Extended Data Figure 7: Effects of linear ubiquitination in modulating TNFR1 signalling and cell viability.

a, HOIP RNAi decreases linear ubiquitination of TNFR1. Wild-type MEFs were transfected with control or HOIP RNAi oligonucleotides and treated for the indicated times with TNF. Treated cells were lysed in buffer containing 6 M urea and immunoprecipitated with the indicated antibodies under denaturing conditions. Immunoprecipitates and whole-cell lysates were blotted as indicated. b, Area under the curve (AUC) data corresponding to cell death data in Fig. 3a. All error bars are s.e.m. for technical triplicates. ***P < 0.001 determined by t-test. c, Murine TNFR1(K256R) enhances caspase activation. Human HEK 293T cells were treated with control or with human TNFR1 RNAi oligonucleotides and transfected with murine wild-type or with TNFR1(K256R) as indicated. Cells were treated with TNF as indicated and equal inputs of lysates were immunoblotted with the indicated antibodies. d, Murine TNFR1(K256R) does not modulate MAPK or NF-κB signalling. Human HEK 293T cells were treated with control or with human TNFR1 RNAi oligonucleotides and transfected with murine wild-type or with TNFR1(K256R) as indicated. Cells were treated with TNF as indicated and equal inputs of lysates were immunoblotted with the indicated antibodies. e, Evaluation of the specificity of anti-caspase 8 antibodies.
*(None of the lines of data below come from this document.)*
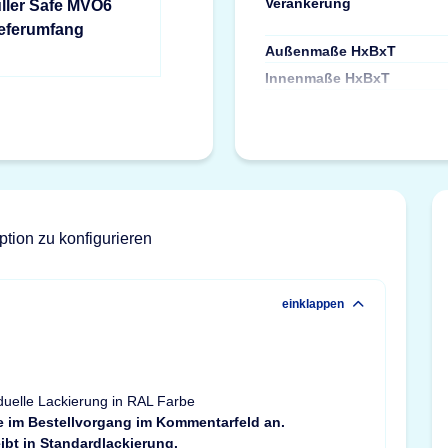
Verankerung
ller Safe MVO6
ieferumfang
Außenmaße HxBxT
Innenmaße HxBxT
ption zu konfigurieren
einklappen
duelle Lackierung in RAL Farbe
e im Bestellvorgang im Kommentarfeld an.
ibt in Standardlackierung.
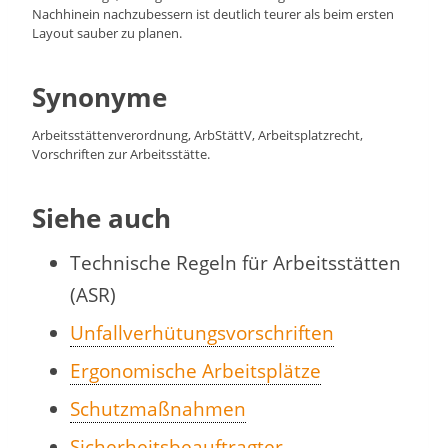
Nachhinein nachzubessern ist deutlich teurer als beim ersten
Layout sauber zu planen.
Synonyme
Arbeitsstättenverordnung, ArbStättV, Arbeitsplatzrecht,
Vorschriften zur Arbeitsstätte.
Siehe auch
Technische Regeln für Arbeitsstätten
(ASR)
Unfallverhütungsvorschriften
Ergonomische Arbeitsplätze
Schutzmaßnahmen
Sicherheitsbeauftragter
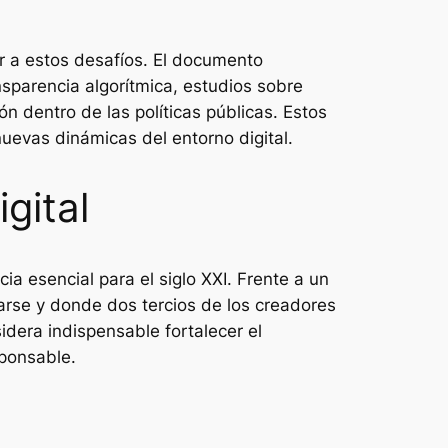
r a estos desafíos. El documento
parencia algorítmica, estudios sobre
n dentro de las políticas públicas. Estos
uevas dinámicas del entorno digital.
igital
a esencial para el siglo XXI. Frente a un
marse y donde dos tercios de los creadores
dera indispensable fortalecer el
sponsable.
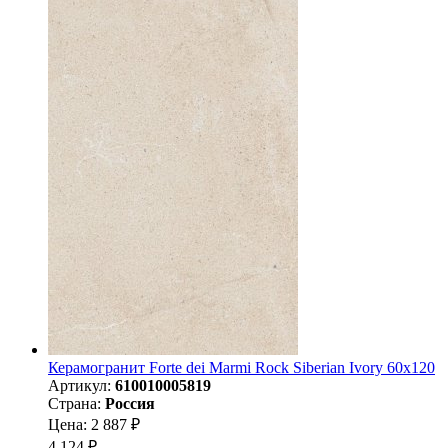
Керамогранит Forte dei Marmi Rock Siberian Ivory 60x120
Артикул:
610010005819
Страна:
Россия
Цена: 2 887 ₽
4 124 ₽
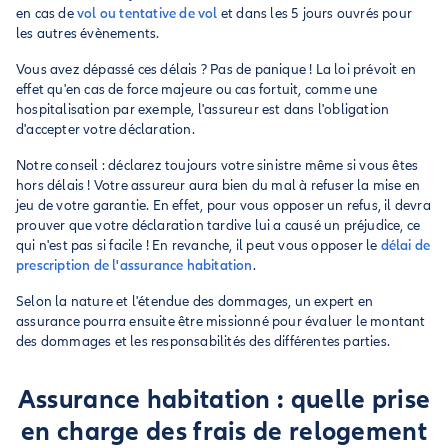
en cas de
vol ou tentative de vol
et dans les 5 jours ouvrés pour
les autres évènements.
Vous avez dépassé ces délais ? Pas de panique ! La loi prévoit en
effet qu'en cas de force majeure ou cas fortuit, comme une
hospitalisation par exemple, l'assureur est dans l'obligation
d'accepter votre déclaration.
Notre conseil : déclarez toujours votre sinistre même si vous êtes
hors délais ! Votre assureur aura bien du mal à refuser la mise en
jeu de votre garantie. En effet, pour vous opposer un refus, il devra
prouver que votre déclaration tardive lui a causé un préjudice, ce
qui n'est pas si facile ! En revanche, il peut vous opposer le
délai de
prescription de l'assurance habitation
.
Selon la nature et l'étendue des dommages, un expert en
assurance pourra ensuite être missionné pour évaluer le montant
des dommages et les responsabilités des différentes parties.
Assurance habitation : quelle prise
en charge des frais de relogement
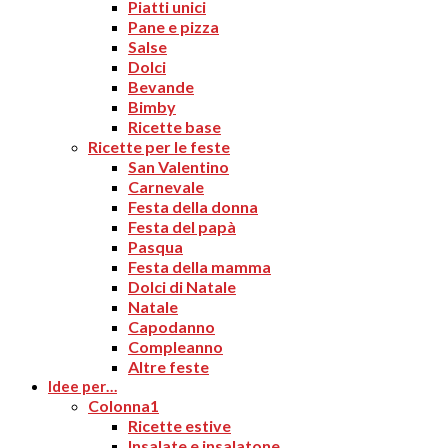
Piatti unici
Pane e pizza
Salse
Dolci
Bevande
Bimby
Ricette base
Ricette per le feste
San Valentino
Carnevale
Festa della donna
Festa del papà
Pasqua
Festa della mamma
Dolci di Natale
Natale
Capodanno
Compleanno
Altre feste
Idee per…
Colonna1
Ricette estive
Insalate e insalatone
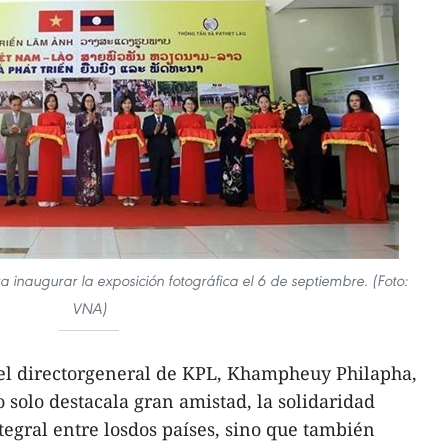
a inaugurar la exposición fotográfica el 6 de septiembre. (Foto:
VNA)
 el directorgeneral de KPL, Khampheuy Philapha,
 solo destacala gran amistad, la solidaridad
tegral entre losdos países, sino que también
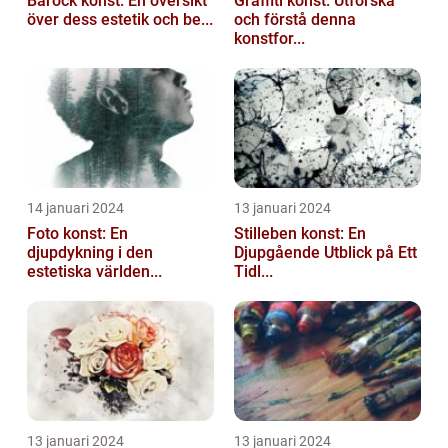
Barock konst: En översikt
Graffiti konst: Utforska
över dess estetik och be...
och förstå denna
konstfor...
14 januari 2024
13 januari 2024
Foto konst: En
Stilleben konst: En
djupdykning i den
Djupgående Utblick på Ett
estetiska världen...
Tidl...
13 januari 2024
13 januari 2024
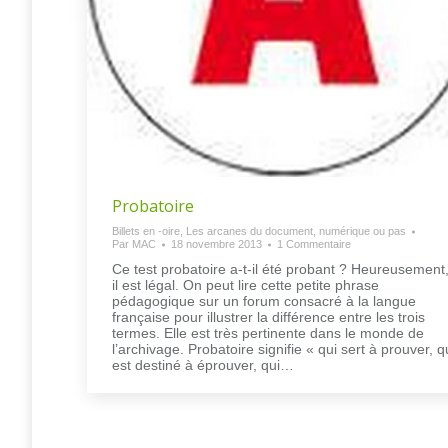
Probatoire
Billets en -oire
,
Les arcanes du document, numérique ou pas
Par
MAC
18 novembre 2013
1 Commentaire
Ce test probatoire a-t-il été probant ? Heureusement
il est légal. On peut lire cette petite phrase
pédagogique sur un forum consacré à la langue
française pour illustrer la différence entre les trois
termes. Elle est très pertinente dans le monde de
l’archivage. Probatoire signifie « qui sert à prouver, q
est destiné à éprouver, qui…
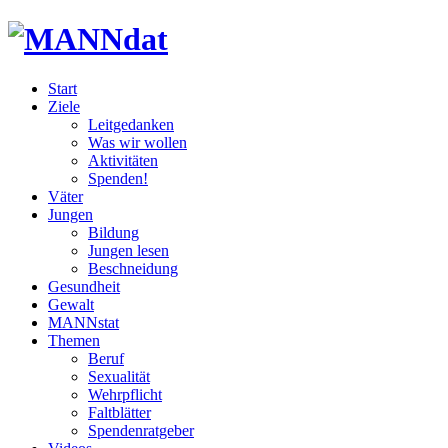
Start
Ziele
Leitgedanken
Was wir wollen
Aktivitäten
Spenden!
Väter
Jungen
Bildung
Jungen lesen
Beschneidung
Gesundheit
Gewalt
MANNstat
Themen
Beruf
Sexualität
Wehrpflicht
Faltblätter
Spendenratgeber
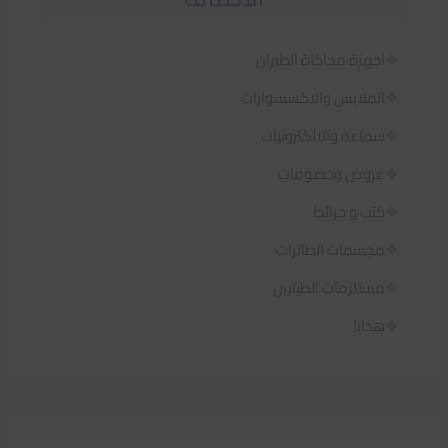
اجهزة محاكاة الطيران
الملابس والاكسسوارات
سماعة والالكترونيات
عروض وخصومات
كتب و خرائط
مجسمات الطائرات
مستلزمات الطيارين
هدايا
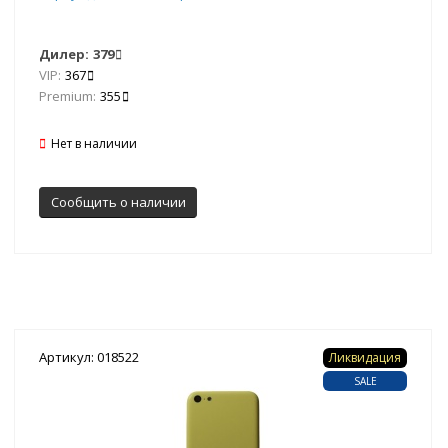
Дилер:
379
VIP:
367
Premium:
355
Нет в наличии
Сообщить о наличии
Артикул: 018522
Ликвидация
SALE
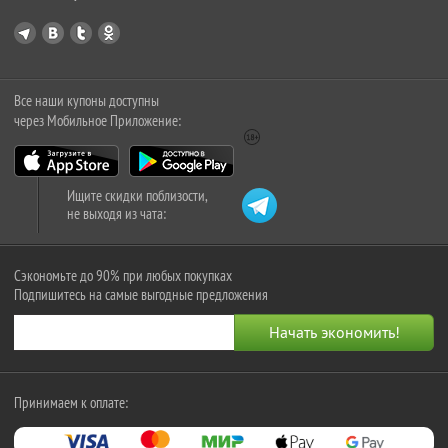
Все наши купоны доступны
через Мобильное Приложение:
Ищите скидки поблизости,
не выходя из чата:
Сэкономьте до 90% при любых покупках
Подпишитесь на самые выгодные предложения
Принимаем к оплате:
E1A-transformed MEFs of the indicated genotype were lysed in buffer containing 6 M urea, quantified, and immunoblotted with the indicated antibodies as detailed in the Methods. f, A summary table of cell death proteins identified in anti-Flag immunocomplexes from untreated or in Flag–TNF-treated wild-type MEFs by LC-MS/MS analysis (also see Supplementary Fig. 6a). g, Sequences of the caspase 8 peptides in anti-Flag immunocomplexes from untreated or in Flag–TNF-treated wild-type MEFs by LC-MS/MS analysis. h, Left panels, analysis of FADD immunoprecipitates and FADD-associated RIPK1 K63 ubiquitination (Ub) status in TNF-treated wild-type and A20 OTU(C103A) MEFs transfected with control- or HOIP RNAi oligonucleotides. Right panels, immunoblot analysis of whole-cell lysates from TNF-treated wild-type and A20 OTU(C103A) MEFs transfected with control- or HOIP RNAi oligonucleotides. HOIP knockdown was validated by RT–PCR analysis (data not shown). For gel source data, see Supplementary Figs 9, 10. Data represent two to three biological replicates.